Читаем Пойте, неупокоенные, пойте полностью

Джоджо сжимается, словно я ударила его. Подходит ближе к зеркалу. Приятно побыть злой, направить слова мимо ребенка, которого я не могу ударить, и позволить моей злости коснуться другого. Того, для которого я вечно недостаточно хороша. Для него я не Мама. Только Леони, имя, обернутое вокруг тех же разочарованных слогов, которые я слышала от Мамы, от Па, даже от Гивена всю свою чертову жизнь. Я скидываю Микаэлу вопящим комочком на кровать и начинаю вытирать ее полотенцем, а она продолжает пинаться, кричать и стонать, и теперь говорит еще'. Джоджо, и мне хочется шлепнуть ее как следует разок, может, два – так, чтобы жгло, но не знаю, смогу ли остановиться. Святая Тереза, я не смогу остановиться, помоги мне. Оставляю ее дрожащей и иду к двери, кричу в ванную, в сторону Джоджо, который стоит, засунув руки под мышки, сложив руки, как толстые накладки для американского футбола на груди, и наблюдает за нами.

– Одень ее. И уложи поспать. Из комнаты не выходить.

Я хлопаю дверью.


Когда я выбегаю из коридора и вижу Майкла, стоящего в молочном свете, моя злость так быстро превращается в любовь, что я молча останавливаюсь.
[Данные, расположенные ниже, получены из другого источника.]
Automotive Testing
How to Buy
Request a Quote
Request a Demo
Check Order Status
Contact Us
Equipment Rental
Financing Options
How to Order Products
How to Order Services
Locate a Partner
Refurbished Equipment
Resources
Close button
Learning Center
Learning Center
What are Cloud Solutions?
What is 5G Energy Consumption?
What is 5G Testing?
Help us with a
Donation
Все, что мне остается, – это смотреть, как он обходит все четыре угла комнаты, а затем пожимает плечами.

– У него нет телика, – говорит Майкл. – Дом большой, хороший, но телика нет.

Я смеюсь, и с нами в комнате вдруг словно возникает тот хулиганистый мальчишка, который разбил телевизор, когда мы сюда ехали: восторг, который он, должно быть, ощущал от своей порочности, разливается во мне, словно вода.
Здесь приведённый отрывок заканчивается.